EXERCISE DETAILS
Could you transcribe the entries below exactly, starting at the line that contains "Perfil del maestro" and stopping at the last line, without any pictures?

Collected data
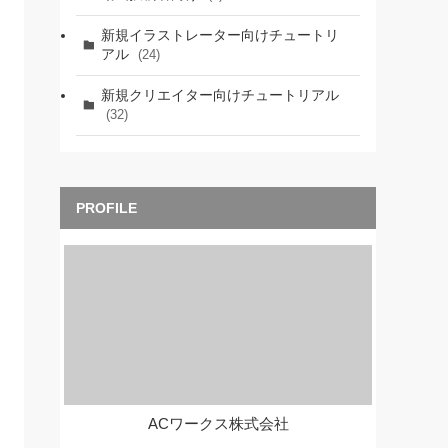
新規イラストレーター向けチュートリ
アル
(24)
新規クリエイター向けチュートリアル
(32)
ACワークス株式会社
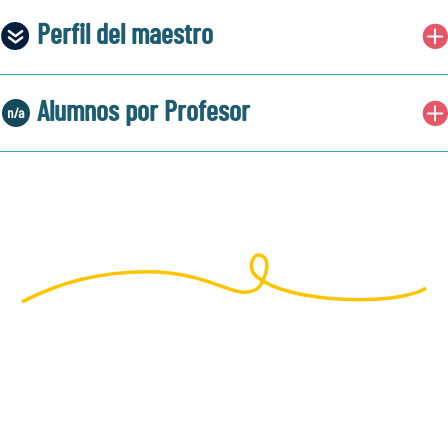
Perfil del maestro
Alumnos por Profesor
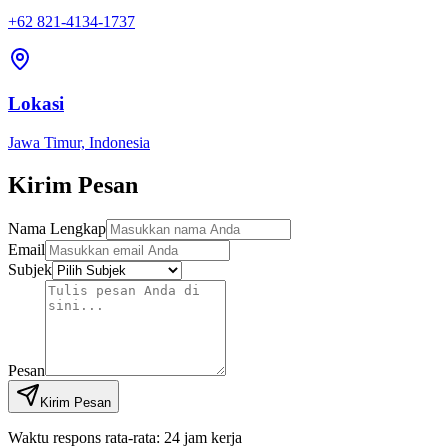
+62 821-4134-1737
Lokasi
Jawa Timur, Indonesia
Kirim Pesan
Nama Lengkap
Email
Subjek
Pesan
Kirim Pesan
Waktu respons rata-rata:
24 jam kerja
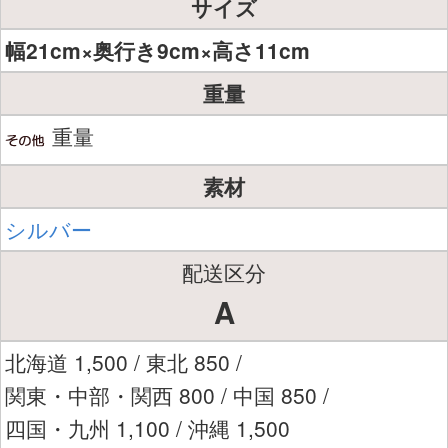
サイズ
幅21cm×奥行き9cm×高さ11cm
重量
重量
素材
シルバー
配送区分
A
北海道 1,500 / 東北 850 /
関東・中部・関西 800 / 中国 850 /
四国・九州 1,100 / 沖縄 1,500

REPLY
Perfil del maestro
Alumnos por Profesor
+62 821-4134-1737
Lokasi
Jawa Timur, Indonesia
Kirim Pesan
Nama Lengkap
Email
Subjek
Pesan
Kirim Pesan
Waktu respons rata-rata:
24 jam kerja
サイズ
幅21cm×奥行き9cm×高さ11cm
重量
重量
素材
シルバー
配送区分
A
北海道 1,500 / 東北 850 /
関東・中部・関西 800 / 中国 850 /
四国・九州 1,100 / 沖縄 1,500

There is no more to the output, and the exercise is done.